• [Work required] The entries that follow include a run beginning at the line with "plush toy: present [710,614,819,679]" and ending at the line with "soap dispenser: present [659,220,704,324]"; restate that run word for word and leave the rest out.

═══ Input ═══

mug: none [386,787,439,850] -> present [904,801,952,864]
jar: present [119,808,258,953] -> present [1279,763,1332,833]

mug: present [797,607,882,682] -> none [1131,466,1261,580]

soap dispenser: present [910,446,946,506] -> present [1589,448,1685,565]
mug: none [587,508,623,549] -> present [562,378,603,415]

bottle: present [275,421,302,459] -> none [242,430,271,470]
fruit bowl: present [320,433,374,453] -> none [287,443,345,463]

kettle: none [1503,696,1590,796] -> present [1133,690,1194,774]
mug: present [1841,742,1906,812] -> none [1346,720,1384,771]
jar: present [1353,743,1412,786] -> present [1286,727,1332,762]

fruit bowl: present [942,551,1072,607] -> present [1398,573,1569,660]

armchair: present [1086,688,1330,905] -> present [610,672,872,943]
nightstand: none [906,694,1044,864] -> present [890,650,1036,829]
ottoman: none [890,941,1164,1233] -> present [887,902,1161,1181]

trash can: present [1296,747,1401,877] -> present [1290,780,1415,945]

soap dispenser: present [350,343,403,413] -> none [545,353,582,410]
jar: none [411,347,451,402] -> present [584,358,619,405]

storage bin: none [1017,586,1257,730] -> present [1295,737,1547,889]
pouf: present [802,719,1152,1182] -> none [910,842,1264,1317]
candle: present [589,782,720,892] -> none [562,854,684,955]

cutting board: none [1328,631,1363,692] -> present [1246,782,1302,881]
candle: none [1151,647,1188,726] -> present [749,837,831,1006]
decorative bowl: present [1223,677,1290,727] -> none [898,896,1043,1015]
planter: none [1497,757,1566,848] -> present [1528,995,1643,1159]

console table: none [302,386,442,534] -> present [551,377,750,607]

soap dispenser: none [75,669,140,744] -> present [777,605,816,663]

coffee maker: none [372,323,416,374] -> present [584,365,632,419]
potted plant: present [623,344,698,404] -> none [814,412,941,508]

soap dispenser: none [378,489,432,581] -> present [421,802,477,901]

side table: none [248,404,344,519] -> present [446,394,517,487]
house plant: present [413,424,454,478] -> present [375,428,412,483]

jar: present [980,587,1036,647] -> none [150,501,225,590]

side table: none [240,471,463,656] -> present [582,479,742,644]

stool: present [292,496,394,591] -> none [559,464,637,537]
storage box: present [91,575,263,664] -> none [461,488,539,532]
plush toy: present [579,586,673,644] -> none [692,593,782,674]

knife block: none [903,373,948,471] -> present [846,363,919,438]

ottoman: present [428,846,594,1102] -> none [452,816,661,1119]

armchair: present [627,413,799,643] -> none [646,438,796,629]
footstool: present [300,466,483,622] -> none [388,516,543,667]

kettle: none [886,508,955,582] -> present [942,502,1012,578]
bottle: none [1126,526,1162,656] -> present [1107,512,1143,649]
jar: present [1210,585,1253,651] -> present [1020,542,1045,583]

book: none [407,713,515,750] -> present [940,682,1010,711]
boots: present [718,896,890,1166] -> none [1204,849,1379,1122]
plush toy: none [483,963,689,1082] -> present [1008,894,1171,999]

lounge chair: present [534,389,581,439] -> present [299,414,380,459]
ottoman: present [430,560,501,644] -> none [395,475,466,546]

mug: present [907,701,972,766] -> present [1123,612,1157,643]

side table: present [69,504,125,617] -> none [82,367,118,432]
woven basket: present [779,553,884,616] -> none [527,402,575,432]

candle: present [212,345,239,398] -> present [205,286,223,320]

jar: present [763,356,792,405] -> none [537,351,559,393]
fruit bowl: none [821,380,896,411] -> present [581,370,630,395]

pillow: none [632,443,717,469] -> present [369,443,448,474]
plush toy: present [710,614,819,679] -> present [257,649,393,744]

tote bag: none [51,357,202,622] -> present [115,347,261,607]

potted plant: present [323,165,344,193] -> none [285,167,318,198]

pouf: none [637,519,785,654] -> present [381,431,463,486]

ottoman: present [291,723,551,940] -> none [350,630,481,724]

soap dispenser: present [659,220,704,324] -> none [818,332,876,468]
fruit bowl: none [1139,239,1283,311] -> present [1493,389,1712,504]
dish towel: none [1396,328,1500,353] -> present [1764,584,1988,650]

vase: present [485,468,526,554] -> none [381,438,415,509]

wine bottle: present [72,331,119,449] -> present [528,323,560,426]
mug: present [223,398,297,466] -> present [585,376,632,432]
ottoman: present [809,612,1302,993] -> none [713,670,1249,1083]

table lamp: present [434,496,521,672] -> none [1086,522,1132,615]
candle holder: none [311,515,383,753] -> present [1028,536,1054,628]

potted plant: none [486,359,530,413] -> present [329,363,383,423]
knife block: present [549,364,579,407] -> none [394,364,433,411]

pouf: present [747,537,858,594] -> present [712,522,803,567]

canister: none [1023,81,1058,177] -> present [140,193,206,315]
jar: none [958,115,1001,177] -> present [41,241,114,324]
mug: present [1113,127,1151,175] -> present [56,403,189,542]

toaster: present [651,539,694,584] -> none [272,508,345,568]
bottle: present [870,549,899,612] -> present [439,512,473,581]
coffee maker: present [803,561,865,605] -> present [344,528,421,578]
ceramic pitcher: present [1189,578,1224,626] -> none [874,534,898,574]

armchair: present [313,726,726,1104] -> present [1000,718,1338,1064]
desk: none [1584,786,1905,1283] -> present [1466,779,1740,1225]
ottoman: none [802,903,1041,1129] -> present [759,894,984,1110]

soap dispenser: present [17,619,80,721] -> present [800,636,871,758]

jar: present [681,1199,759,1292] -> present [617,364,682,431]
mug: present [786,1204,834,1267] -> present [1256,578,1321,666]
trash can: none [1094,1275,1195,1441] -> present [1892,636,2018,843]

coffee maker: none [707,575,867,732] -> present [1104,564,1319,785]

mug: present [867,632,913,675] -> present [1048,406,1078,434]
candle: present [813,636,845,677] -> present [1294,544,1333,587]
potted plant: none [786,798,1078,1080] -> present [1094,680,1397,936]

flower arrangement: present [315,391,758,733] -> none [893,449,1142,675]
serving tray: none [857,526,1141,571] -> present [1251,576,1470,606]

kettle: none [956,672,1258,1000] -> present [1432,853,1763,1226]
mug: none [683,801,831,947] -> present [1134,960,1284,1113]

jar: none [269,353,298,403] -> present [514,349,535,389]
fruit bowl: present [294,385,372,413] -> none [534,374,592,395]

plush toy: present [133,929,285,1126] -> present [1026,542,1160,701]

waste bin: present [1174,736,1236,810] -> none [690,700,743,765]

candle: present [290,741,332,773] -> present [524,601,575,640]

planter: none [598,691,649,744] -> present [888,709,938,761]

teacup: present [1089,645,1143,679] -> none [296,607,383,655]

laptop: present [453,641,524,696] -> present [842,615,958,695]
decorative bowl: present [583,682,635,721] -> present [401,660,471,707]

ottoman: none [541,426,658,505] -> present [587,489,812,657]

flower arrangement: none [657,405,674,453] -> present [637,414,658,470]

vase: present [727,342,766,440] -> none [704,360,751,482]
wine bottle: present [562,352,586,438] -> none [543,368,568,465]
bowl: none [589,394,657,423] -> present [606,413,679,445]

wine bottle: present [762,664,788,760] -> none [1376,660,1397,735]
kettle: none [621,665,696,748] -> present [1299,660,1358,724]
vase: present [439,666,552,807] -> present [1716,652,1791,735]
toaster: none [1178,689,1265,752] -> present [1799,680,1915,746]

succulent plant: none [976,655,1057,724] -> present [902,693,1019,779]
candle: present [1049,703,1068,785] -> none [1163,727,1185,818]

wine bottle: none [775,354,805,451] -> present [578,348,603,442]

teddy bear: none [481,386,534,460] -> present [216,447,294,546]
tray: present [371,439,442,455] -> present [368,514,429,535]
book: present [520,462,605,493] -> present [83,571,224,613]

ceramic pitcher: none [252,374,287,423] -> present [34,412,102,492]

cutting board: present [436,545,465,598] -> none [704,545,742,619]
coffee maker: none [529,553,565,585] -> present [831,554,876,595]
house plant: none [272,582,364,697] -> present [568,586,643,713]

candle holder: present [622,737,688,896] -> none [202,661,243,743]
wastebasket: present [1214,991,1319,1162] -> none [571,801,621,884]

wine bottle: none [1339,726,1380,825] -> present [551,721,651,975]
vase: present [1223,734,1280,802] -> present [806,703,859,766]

═══

• [Answer for this exercise]
plush toy: present [710,614,819,679] -> present [257,649,393,744]

tote bag: none [51,357,202,622] -> present [115,347,261,607]

potted plant: present [323,165,344,193] -> none [285,167,318,198]

pouf: none [637,519,785,654] -> present [381,431,463,486]

ottoman: present [291,723,551,940] -> none [350,630,481,724]

soap dispenser: present [659,220,704,324] -> none [818,332,876,468]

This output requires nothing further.